● WHAT IS EXPECTED: Every record should be written out exactly, with the pictures left out.

● RECORDS FOR PROCESSING:
*** Begin section ***

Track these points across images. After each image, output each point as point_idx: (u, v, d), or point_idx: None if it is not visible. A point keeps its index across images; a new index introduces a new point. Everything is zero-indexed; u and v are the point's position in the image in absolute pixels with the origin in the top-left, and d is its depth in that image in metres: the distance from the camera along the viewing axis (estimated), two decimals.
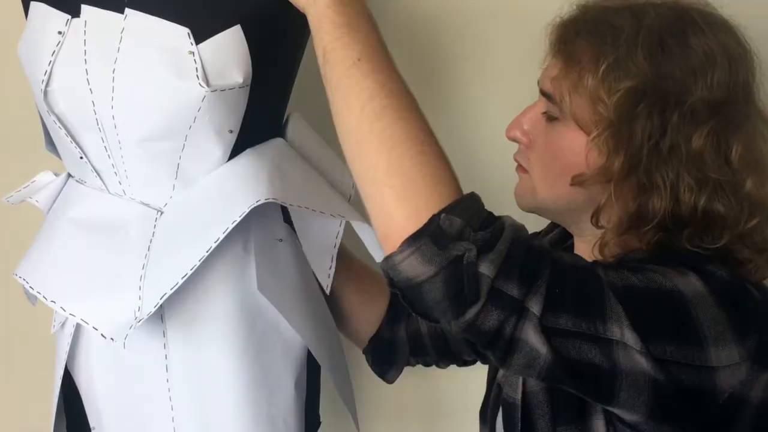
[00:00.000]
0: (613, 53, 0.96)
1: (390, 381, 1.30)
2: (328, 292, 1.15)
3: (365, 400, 1.48)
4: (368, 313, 1.26)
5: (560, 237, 1.18)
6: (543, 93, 1.05)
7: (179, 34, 0.98)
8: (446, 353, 1.27)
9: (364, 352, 1.30)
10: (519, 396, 1.04)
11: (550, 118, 1.03)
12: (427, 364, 1.30)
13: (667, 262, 0.94)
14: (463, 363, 1.29)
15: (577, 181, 1.00)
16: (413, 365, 1.31)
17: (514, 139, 1.09)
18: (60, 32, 1.02)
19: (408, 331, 1.26)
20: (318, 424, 1.25)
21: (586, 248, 1.05)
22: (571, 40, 1.01)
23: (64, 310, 1.04)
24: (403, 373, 1.31)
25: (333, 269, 1.15)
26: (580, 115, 0.99)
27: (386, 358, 1.29)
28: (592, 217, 1.01)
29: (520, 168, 1.09)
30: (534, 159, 1.06)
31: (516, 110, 1.37)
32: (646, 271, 0.92)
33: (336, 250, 1.15)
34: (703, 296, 0.91)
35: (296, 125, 1.16)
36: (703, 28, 0.98)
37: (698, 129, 0.96)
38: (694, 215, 0.97)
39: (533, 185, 1.06)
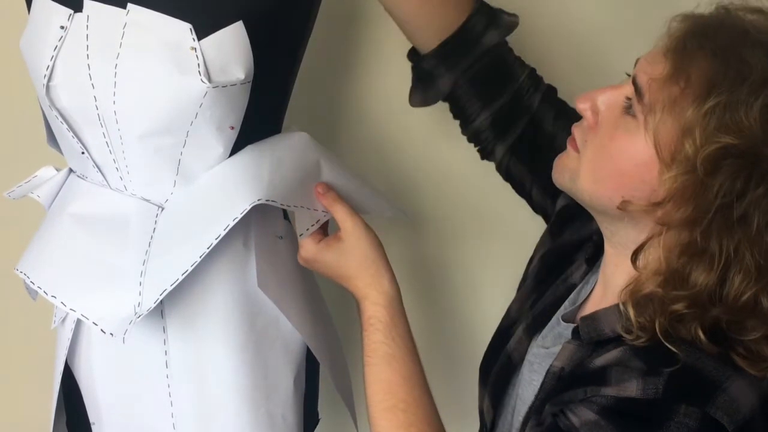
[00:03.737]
0: (728, 92, 0.86)
1: (412, 104, 1.22)
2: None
3: (364, 397, 1.48)
4: (428, 26, 1.15)
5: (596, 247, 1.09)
6: (635, 83, 0.93)
7: (181, 29, 0.98)
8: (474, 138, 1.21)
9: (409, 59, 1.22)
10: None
11: (628, 111, 0.94)
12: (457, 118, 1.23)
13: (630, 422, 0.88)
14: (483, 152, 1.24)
15: (625, 207, 0.93)
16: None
17: (581, 112, 0.99)
18: (62, 27, 1.02)
19: (452, 84, 1.18)
20: (317, 420, 1.26)
21: (615, 255, 1.00)
22: (691, 48, 0.89)
23: (65, 305, 1.04)
24: None
25: None
26: (662, 137, 0.89)
27: (422, 83, 1.20)
28: (632, 256, 0.93)
29: (573, 143, 1.00)
30: (590, 144, 0.97)
31: None
32: None
33: None
34: None
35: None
36: None
37: None
38: (735, 302, 0.89)
39: (578, 169, 0.98)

*** End section ***

● ANSWER TO THE EXERCISE:
Track these points across images. After each image, output each point as point_idx: (u, v, d), or point_idx: None if it is not visible. A point keeps its index across images; a new index introduces a new point. Everything is zero-indexed; u and v are the point's position in the image in absolute pixels with the origin in the top-left, and d is its depth in that image in metres: the distance from the camera along the viewing axis (estimated), two decimals.
[00:00.000]
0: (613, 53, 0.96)
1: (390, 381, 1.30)
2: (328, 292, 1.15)
3: (365, 400, 1.48)
4: (368, 313, 1.26)
5: (560, 237, 1.18)
6: (543, 93, 1.05)
7: (179, 34, 0.98)
8: (446, 353, 1.27)
9: (364, 352, 1.30)
10: (519, 396, 1.04)
11: (550, 118, 1.03)
12: (427, 364, 1.30)
13: (667, 262, 0.94)
14: (463, 363, 1.29)
15: (577, 181, 1.00)
16: (413, 365, 1.31)
17: (514, 139, 1.09)
18: (60, 32, 1.02)
19: (408, 331, 1.26)
20: (318, 424, 1.25)
21: (586, 248, 1.05)
22: (571, 40, 1.01)
23: (64, 310, 1.04)
24: (403, 373, 1.31)
25: (333, 269, 1.15)
26: (580, 115, 0.99)
27: (386, 358, 1.29)
28: (592, 217, 1.01)
29: (520, 168, 1.09)
30: (534, 159, 1.06)
31: (516, 110, 1.37)
32: (646, 271, 0.92)
33: (336, 250, 1.15)
34: (703, 296, 0.91)
35: (296, 125, 1.16)
36: (703, 28, 0.98)
37: (698, 129, 0.96)
38: (694, 215, 0.97)
39: (533, 185, 1.06)
[00:03.737]
0: (728, 92, 0.86)
1: (412, 104, 1.22)
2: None
3: (364, 397, 1.48)
4: (428, 26, 1.15)
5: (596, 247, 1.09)
6: (635, 83, 0.93)
7: (181, 29, 0.98)
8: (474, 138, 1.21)
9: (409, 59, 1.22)
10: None
11: (628, 111, 0.94)
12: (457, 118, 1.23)
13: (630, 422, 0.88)
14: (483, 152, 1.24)
15: (625, 207, 0.93)
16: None
17: (581, 112, 0.99)
18: (62, 27, 1.02)
19: (452, 84, 1.18)
20: (317, 420, 1.26)
21: (615, 255, 1.00)
22: (691, 48, 0.89)
23: (65, 305, 1.04)
24: None
25: None
26: (662, 137, 0.89)
27: (422, 83, 1.20)
28: (632, 256, 0.93)
29: (573, 143, 1.00)
30: (590, 144, 0.97)
31: None
32: None
33: None
34: None
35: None
36: None
37: None
38: (735, 302, 0.89)
39: (578, 169, 0.98)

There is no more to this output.